— Work instructions —
1. From the statistical methods summary, copy out the part that opens with the words containing "2. Longitudinal Cohort" and closes with "those who survived.", word for word.
2. Answer these questions from the statistical methods summary:
(a) Which machine learning model was used to predict mortality risk?
(b) What approach was used to find the optimal hyperparameters for that model?
(c) What was used to visualize overall and transplant-free survival?

— Text under study —
↓↓↓

Summary of Statistical Methods Used in the Study
This study employed a variety of statistical methods, broadly categorized into machine learning for prediction and traditional statistical analyses for longitudinal cohort data. Here’s a breakdown:
1. Prediction of Mortality (Cross-sectional Data):
* Machine Learning Model: XGBoost was used to predict mortality risk.
* Hyperparameter Tuning: Bayesian optimization was used to find the optimal hyperparameters for the XGBoost model (eta, max_depth, min_child_weight, subsample, nfold).
* Model Evaluation:
* AUC (Area Under the Curve) was used as the scoring function during hyperparameter tuning.
* AUC, F1 score, precision, recall, accuracy, and balanced accuracy where calculated on the test dataset and after 10-fold cross-validation.
* 10-fold Cross-validation: Used to robustly assess model performance and reduce bias. Results are reported as mean ± standard deviation.
2. Longitudinal Cohort Analyses (IPAH Patients):
* Survival Analysis: Kaplan-Meier curves were used to visualize overall and transplant-free survival. Patients were censored at last known alive or transplantation date.
* Trend Analysis:
* Longitudinal trends of clinical variables (NOTCH3-ECD,mRAP,PVR,mPAP,TRV,6MWD) were compared between patients with progressive disease (transplant/death) and those who survived.
* Locally Estimated Scatterplot Smoothing (LOESS): Used to visualize trends without assuming a specific functional form. Plots showed time (years) vs. variable value, with facets for each variable.
* Mixed ANOVA: Used to analyze the effects of time and prognostic status (death/transplant vs. survival) on the trends of clinical variables.

↑↑↑

— Information given —
↓↓↓

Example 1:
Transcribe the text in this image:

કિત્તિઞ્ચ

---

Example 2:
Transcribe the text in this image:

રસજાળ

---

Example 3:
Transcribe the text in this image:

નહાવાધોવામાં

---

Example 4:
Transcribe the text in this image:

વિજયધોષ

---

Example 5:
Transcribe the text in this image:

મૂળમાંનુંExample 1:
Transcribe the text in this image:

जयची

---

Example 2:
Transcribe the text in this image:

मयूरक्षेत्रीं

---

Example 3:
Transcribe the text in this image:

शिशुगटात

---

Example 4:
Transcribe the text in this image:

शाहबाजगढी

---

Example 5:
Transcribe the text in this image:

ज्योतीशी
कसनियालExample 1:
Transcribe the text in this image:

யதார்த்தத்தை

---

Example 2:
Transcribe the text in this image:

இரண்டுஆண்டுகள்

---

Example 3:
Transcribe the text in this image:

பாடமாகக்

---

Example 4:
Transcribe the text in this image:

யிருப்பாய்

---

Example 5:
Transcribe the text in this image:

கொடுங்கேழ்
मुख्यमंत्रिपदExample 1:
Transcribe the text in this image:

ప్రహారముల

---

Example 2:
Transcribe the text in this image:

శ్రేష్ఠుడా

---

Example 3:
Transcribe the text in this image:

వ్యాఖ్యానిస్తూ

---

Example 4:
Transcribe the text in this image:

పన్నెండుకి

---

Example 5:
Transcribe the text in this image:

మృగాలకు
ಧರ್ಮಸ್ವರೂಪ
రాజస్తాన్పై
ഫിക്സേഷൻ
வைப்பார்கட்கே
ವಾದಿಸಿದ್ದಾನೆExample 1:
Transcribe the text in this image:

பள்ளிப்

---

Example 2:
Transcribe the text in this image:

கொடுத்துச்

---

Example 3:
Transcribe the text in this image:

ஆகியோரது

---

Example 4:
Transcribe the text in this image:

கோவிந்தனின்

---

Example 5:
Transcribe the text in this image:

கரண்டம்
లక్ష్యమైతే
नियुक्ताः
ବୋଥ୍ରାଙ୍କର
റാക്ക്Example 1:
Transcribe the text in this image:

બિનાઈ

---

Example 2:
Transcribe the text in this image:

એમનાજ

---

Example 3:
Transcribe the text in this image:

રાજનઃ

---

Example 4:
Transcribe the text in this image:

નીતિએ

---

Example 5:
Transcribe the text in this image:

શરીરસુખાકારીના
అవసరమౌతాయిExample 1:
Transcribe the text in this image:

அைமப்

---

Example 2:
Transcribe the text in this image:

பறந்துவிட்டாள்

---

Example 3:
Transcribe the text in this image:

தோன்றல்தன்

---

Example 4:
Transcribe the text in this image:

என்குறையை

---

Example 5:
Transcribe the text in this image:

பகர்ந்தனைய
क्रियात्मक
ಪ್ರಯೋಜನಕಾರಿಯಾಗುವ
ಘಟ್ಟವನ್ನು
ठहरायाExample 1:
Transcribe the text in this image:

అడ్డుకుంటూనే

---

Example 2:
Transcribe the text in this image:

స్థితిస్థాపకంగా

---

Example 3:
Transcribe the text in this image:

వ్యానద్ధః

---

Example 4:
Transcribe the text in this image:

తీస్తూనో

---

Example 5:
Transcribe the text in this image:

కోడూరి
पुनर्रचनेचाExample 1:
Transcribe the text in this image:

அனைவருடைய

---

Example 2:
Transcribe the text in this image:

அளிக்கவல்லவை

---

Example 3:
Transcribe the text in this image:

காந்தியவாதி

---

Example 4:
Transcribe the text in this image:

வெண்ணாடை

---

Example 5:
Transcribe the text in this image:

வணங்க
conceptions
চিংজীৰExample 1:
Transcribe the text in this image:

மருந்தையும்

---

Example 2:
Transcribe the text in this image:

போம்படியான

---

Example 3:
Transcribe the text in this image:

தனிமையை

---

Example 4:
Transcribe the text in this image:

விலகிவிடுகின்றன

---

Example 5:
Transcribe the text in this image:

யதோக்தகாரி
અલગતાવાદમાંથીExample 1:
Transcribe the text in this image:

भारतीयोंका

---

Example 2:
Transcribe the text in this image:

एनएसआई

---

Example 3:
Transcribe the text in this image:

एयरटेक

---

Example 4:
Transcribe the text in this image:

↑↑↑

— Results —
1.
2. Longitudinal Cohort Analyses (IPAH Patients):
* Survival Analysis: Kaplan-Meier curves were used to visualize overall and transplant-free survival. Patients were censored at last known alive or transplantation date.
* Trend Analysis:
* Longitudinal trends of clinical variables (NOTCH3-ECD,mRAP,PVR,mPAP,TRV,6MWD) were compared between patients with progressive disease (transplant/death) and those who survived.

2.
(a) XGBoost
(b) Bayesian optimization
(c) Kaplan-Meier curves